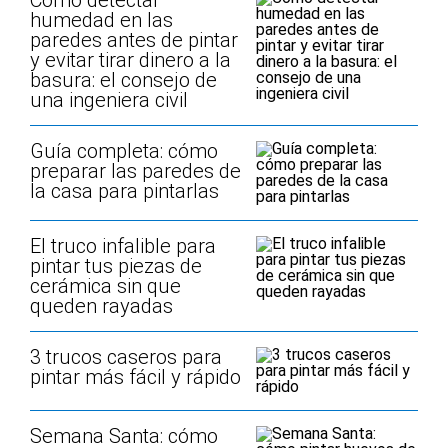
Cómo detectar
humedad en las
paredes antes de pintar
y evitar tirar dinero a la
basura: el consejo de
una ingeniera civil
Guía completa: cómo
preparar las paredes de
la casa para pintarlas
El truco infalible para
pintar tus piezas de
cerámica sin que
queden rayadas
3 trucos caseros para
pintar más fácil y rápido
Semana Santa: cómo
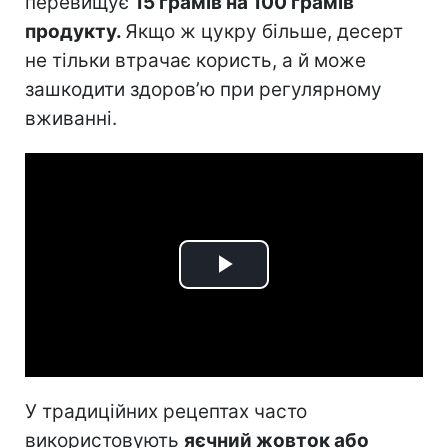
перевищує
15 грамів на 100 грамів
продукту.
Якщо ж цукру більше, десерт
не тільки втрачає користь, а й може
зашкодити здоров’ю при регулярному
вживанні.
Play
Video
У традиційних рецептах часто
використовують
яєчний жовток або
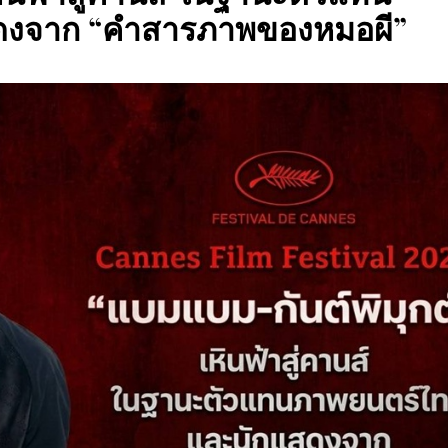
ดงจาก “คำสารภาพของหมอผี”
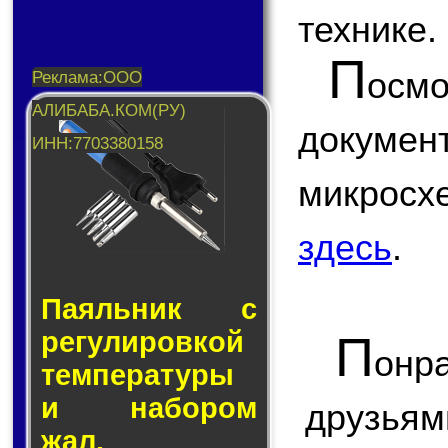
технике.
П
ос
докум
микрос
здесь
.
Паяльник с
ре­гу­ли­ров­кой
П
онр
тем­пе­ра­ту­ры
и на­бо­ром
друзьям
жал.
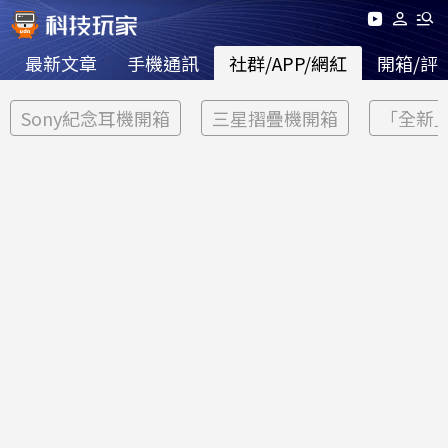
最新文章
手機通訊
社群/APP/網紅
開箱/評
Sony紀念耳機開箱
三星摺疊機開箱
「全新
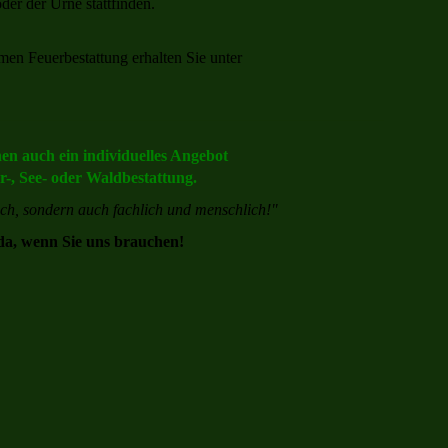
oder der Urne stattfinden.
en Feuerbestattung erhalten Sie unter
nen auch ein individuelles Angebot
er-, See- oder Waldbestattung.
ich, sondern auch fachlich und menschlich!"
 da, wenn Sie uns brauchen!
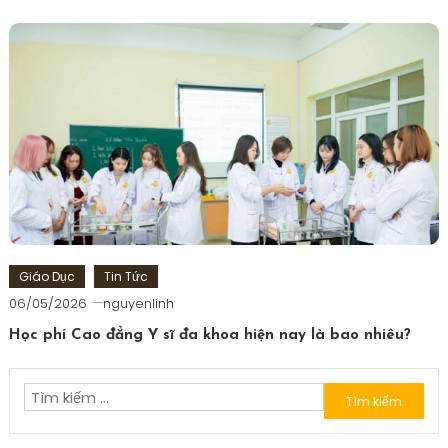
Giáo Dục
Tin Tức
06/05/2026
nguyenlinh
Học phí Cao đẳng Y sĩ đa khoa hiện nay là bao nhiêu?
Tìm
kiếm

++++++++

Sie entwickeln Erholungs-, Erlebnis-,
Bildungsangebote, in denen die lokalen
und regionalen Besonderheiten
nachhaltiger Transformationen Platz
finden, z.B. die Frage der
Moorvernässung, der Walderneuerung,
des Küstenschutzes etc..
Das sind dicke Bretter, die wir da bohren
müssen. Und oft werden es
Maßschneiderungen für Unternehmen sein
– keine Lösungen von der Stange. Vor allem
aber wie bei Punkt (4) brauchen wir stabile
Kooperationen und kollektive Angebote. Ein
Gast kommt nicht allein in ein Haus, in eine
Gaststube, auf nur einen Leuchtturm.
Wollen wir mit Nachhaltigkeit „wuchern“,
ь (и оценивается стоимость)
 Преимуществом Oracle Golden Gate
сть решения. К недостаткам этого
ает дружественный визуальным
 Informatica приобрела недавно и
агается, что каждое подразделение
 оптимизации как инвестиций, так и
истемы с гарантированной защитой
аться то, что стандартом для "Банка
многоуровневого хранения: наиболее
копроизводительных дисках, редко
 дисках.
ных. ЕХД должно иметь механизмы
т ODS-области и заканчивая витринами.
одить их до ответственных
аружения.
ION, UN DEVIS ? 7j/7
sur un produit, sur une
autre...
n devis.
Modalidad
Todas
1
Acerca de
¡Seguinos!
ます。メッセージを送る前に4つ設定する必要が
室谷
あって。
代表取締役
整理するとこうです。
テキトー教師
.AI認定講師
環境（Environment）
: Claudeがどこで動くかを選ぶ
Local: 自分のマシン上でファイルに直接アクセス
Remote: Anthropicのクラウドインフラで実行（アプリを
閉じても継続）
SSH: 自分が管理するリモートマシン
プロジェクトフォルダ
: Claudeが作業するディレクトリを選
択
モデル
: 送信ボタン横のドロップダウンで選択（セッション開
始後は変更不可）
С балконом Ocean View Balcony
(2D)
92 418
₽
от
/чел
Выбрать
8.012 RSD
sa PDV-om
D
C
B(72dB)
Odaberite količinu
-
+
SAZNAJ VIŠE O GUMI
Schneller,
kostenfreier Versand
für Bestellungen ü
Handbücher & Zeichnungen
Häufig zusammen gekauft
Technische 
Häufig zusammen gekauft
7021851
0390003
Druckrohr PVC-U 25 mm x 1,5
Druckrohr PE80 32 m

++++++++

> Directions for this task
Give the count of lines in the listing that hold the word "oder", with no other text.

> Exercise answer
2